*Extrait du texte*
# # # # #

Femmes prêtres
Faut-il ouvrir le sacrement de l'ordre aux femmes ?
Diaconesses
Rom 16,1 Je vous recommande Phoebé, notre sœur, qui est diaconesse de l’Église de Cenchrées.
Nous fêtons le soixantième anniversaire de l’institution du diaconat permanent. Faut-il à cette occasion reposer la question de l’ordination des femmes au diaconat ?
L’origine du diaconat remonte aux Actes des apôtres (6). Sept hommes sont ordonnés diacres par imposition des mains. Paul mentionne une diaconesse dans son Épître aux Romains (16,1-2). Les premiers siècles témoignent de la présence de diaconesses, notamment auprès de l’évêque pour l’assister lors de la célébration du baptême. Mais la Tradition de l’Église abandonne le diaconat aussi bien homme que femme.

# # # # #

*Les consignes*
[1] Répondez à ces questions sur le texte consacré aux diaconesses :
(a) Quel anniversaire est fêté ?
(b) Combien d'hommes sont ordonnés diacres dans les Actes des apôtres ?
(c) De quelle Église Phoebé est-elle diaconesse ?
[2] Mettez en liste numérotée tout le listing, depuis son début jusqu'à la ligne contenant "v(-16, 6.77) *", sans les lignes vides. Laissez les images de côté, s'il vous plaît.

# # # # #

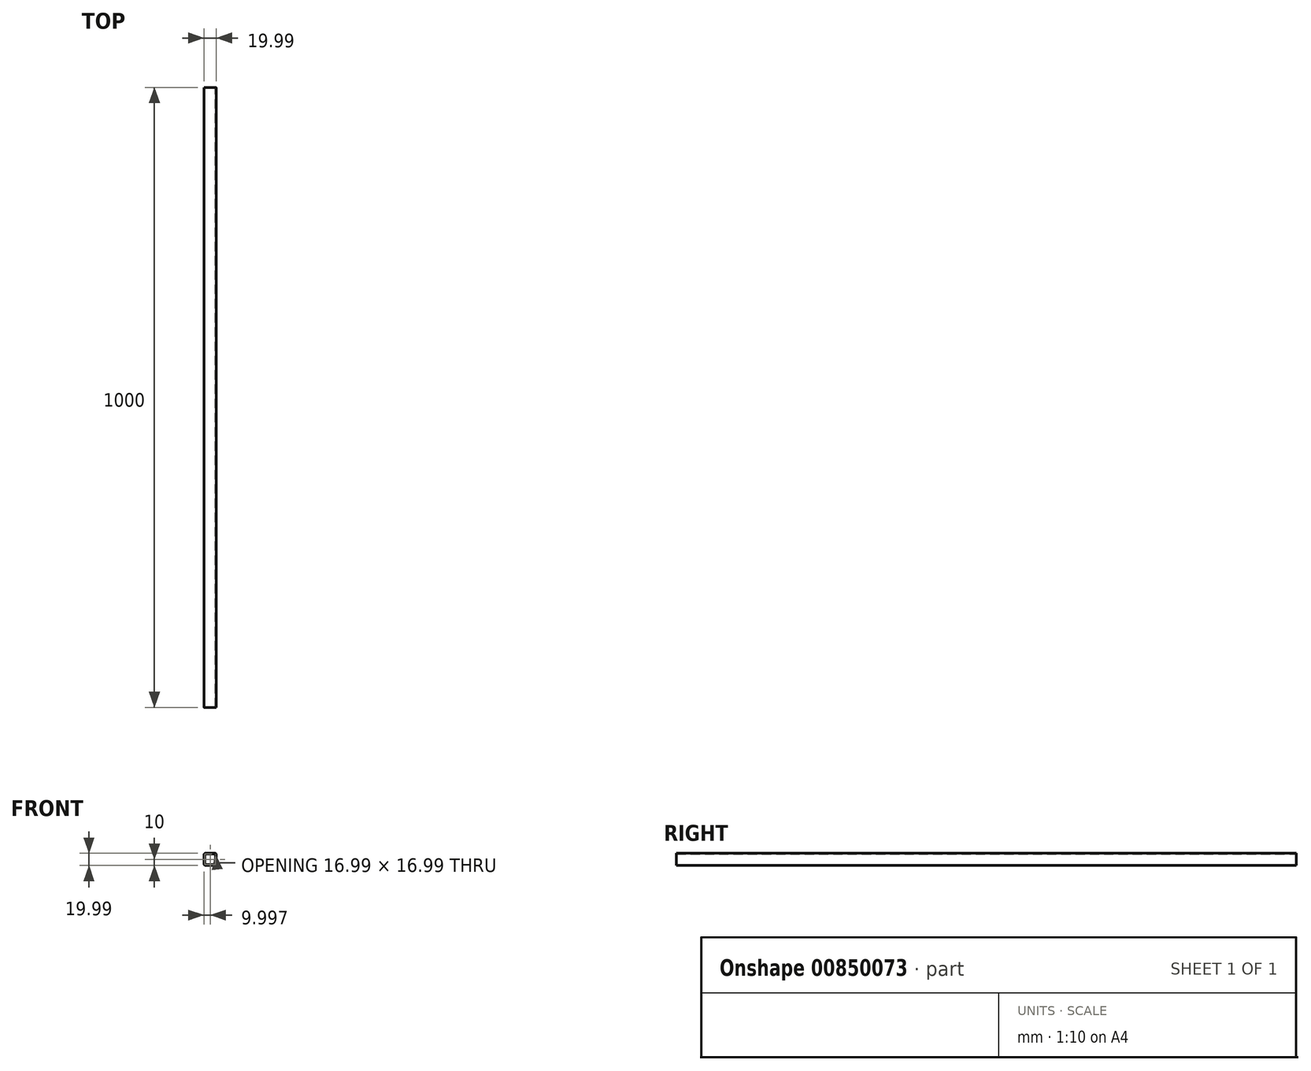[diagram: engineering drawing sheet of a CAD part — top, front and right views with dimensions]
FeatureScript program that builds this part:
annotation { "Feature Type Name" : "Feature", "Feature Type Description" : "" }
export const myFeature = defineFeature(function(context is Context, id is Id, definition is map)
    precondition{}
    {
        {
            var Q0;
            Q0=qCreatedBy(makeId("Front.planeOp"),FACE);
            var sketch = newSketch(context, id + "F0", { "sketchPlane" : qUnion([Q0])});
            skLineSegment(sketch, "E0.bottom", {"start": v(-0.29, -10.23) * mm, "end": v(-14.74, -10.23) * mm});
            skLineSegment(sketch, "E0.top", {"start": v(-0.29, 6.77) * mm, "end": v(-14.74, 6.77) * mm});
            skLineSegment(sketch, "E0.left", {"start": v(0.98, -8.96) * mm, "end": v(0.98, 5.5) * mm});
            skLineSegment(sketch, "E0.right", {"start": v(-16, -8.96) * mm, "end": v(-16, 5.5) * mm});
            skPoint(sketch, "E1.visualSharp", {"position": v(-16, 6.77) * mm});
            skArc(sketch, "E1.filletArc", {"start": v(-14.74, 6.77) * mm, "mid": v(-15.64, 6.4) * mm, "end": v(-16, 5.5) * mm});
            skPoint(sketch, "E2.visualSharp", {"position": v(-16, -10.23) * mm});
            skArc(sketch, "E2.filletArc", {"start": v(-16, -8.96) * mm, "mid": v(-15.64, -9.85) * mm, "end": v(-14.74, -10.23) * mm});
            skPoint(sketch, "E3.visualSharp", {"position": v(0.98, -10.23) * mm});
            skArc(sketch, "E3.filletArc", {"start": v(-0.29, -10.23) * mm, "mid": v(0.61, -9.85) * mm, "end": v(0.98, -8.96) * mm});
            skPoint(sketch, "E4.visualSharp", {"position": v(0.98, 6.77) * mm});
            skArc(sketch, "E4.filletArc", {"start": v(0.98, 5.5) * mm, "mid": v(0.61, 6.4) * mm, "end": v(-0.29, 6.77) * mm});
            skArc(sketch, "E5.0", {"start": v(-0.29, -11.73) * mm, "mid": v(1.67, -10.91) * mm, "end": v(2.48, -8.96) * mm});
            skLineSegment(sketch, "E5.1", {"start": v(-0.29, -11.73) * mm, "end": v(-14.74, -11.73) * mm});
            skLineSegment(sketch, "E5.2", {"start": v(2.48, -8.96) * mm, "end": v(2.48, 5.5) * mm});
            skArc(sketch, "E5.3", {"start": v(-17.5, -8.96) * mm, "mid": v(-16.7, -10.91) * mm, "end": v(-14.74, -11.73) * mm});
            skArc(sketch, "E5.4", {"start": v(2.48, 5.5) * mm, "mid": v(1.67, 7.45) * mm, "end": v(-0.29, 8.26) * mm});
            skLineSegment(sketch, "E5.5", {"start": v(-0.29, 8.26) * mm, "end": v(-14.74, 8.26) * mm});
            skArc(sketch, "E5.6", {"start": v(-14.74, 8.26) * mm, "mid": v(-16.7, 7.45) * mm, "end": v(-17.5, 5.5) * mm});
            skLineSegment(sketch, "E5.7", {"start": v(-17.5, -8.96) * mm, "end": v(-17.5, 5.5) * mm});
            skSolve(sketch);
        }
        {
            var Q0;
            Q0=makeQuery(id+"F0.imprint","IMPRINT",FACE,{"disambiguationData":[TD([[makeQuery(id+"F0.imprint","IMPRINT",EDGE,{"derivedFrom":sQuery(id+"F0.wireOp",EDGE,"E0.bottom")}),1.0]])]});
            extrude(context, id + "F1", {"entities" : qUnion([Q0]), "depth" : 1000 * mm, "offsetDistance" : 25.4 * mm});
        }
    });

# # # # #

*Réponses*
[1]
(a) Le soixantième anniversaire de l'institution du diaconat permanent.
(b) Sept.
(c) L'Église de Cenchrées.

[2]
1. [diagram: engineering drawing sheet of a CAD part — top, front and right views with dimensions]
2. FeatureScript program that builds this part:
3. annotation { "Feature Type Name" : "Feature", "Feature Type Description" : "" }
4. export const myFeature = defineFeature(function(context is Context, id is Id, definition is map)
5.     precondition{}
6.     {
7.         {
8.             var Q0;
9.             Q0=qCreatedBy(makeId("Front.planeOp"),FACE);
10.             var sketch = newSketch(context, id + "F0", { "sketchPlane" : qUnion([Q0])});
11.             skLineSegment(sketch, "E0.bottom", {"start": v(-0.29, -10.23) * mm, "end": v(-14.74, -10.23) * mm});
12.             skLineSegment(sketch, "E0.top", {"start": v(-0.29, 6.77) * mm, "end": v(-14.74, 6.77) * mm});
13.             skLineSegment(sketch, "E0.left", {"start": v(0.98, -8.96) * mm, "end": v(0.98, 5.5) * mm});
14.             skLineSegment(sketch, "E0.right", {"start": v(-16, -8.96) * mm, "end": v(-16, 5.5) * mm});
15.             skPoint(sketch, "E1.visualSharp", {"position": v(-16, 6.77) * mm});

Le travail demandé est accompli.